Le rôle central des disciplines est contesté. En témoigne la faible place accordée par les rédacteurs à la maîtrise du français oral et surtout écrit, si essentielle pour comprendre la pensée des autres, élaborer la sienne et construire sa sensibilité esthétique. La mise en place de cours de rattrapage dans les universités et de stages d’orthographe dans les entreprises illustre pourtant l’urgence de la situation.

La baisse des horaires disciplinaires devient un principe et renforce les inégalités. Jamais le rapport ne fait de lien entre la situation d’échec de nombreux élèves et la baisse constante des horaires de plusieurs disciplines dont le français [1], baisse responsable de graves lacunes dans la culture commune des élèves. Pire, sans jamais se poser la question des savoirs à acquérir à l’école, les auteurs mettent régulièrement en avant la nécessité de limiter le temps passé en cours, comme si cette réduction ne menaçait pas les contenus, tout en nourrissant les inégalités : les familles averties compensent à la maison le déficit d'école, ce que les milieux défavorisés ne peuvent faire, ni culturellement ni financièrement. Moins d'école, c'est toujours plus d'élitisme.

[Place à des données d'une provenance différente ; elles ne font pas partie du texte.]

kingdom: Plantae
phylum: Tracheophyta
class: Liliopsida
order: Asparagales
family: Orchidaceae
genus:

Le lycée reste en friche. Les rédacteurs du rapport reconnaissent s’en tenir au statu quo et ne disent rien du baccalauréat. On comprend toutefois que la « reconquête du mois de juin » s’arrangerait bien du passage au contrôle continu, lequel donnerait libre cours aux inégalités entre établissements... Le rapport ne remet pas en cause la calamiteuse réforme Chatel des lycées ni leur autonomie, qui ont fragilisé des disciplines réduites à peau de chagrin, induit des programmes devenus délirants (histoire, sciences économiques et sociales, sciences de la vie et de la terre…) et mis en danger les filières littéraire et technologiques. Pire, il prône de nouveaux allègements horaires, alors qu'il faudrait utiliser les échecs du secondaire comme une leçon pour l’ensemble du système. L’échec massif dans les premières années du supérieur en diminuerait d’autant.

Le collège en reste au « socle ». Le rapport ne rompt nullement avec les orientations antérieures, comptables ou idéologiques. Il affiche la volonté de se dégager du modèle éducatif libéral et utilitariste de certains pays, mais défend la notion, issue du monde de l’entreprise, de « compétences » (et le livret qui les valide au collège), ce qui entérine l'idée que le savoir ne prend sens qu’en liaison avec la vie quotidienne ou professionnelle, et rabat le collège sur les faibles contenus du « socle commun ».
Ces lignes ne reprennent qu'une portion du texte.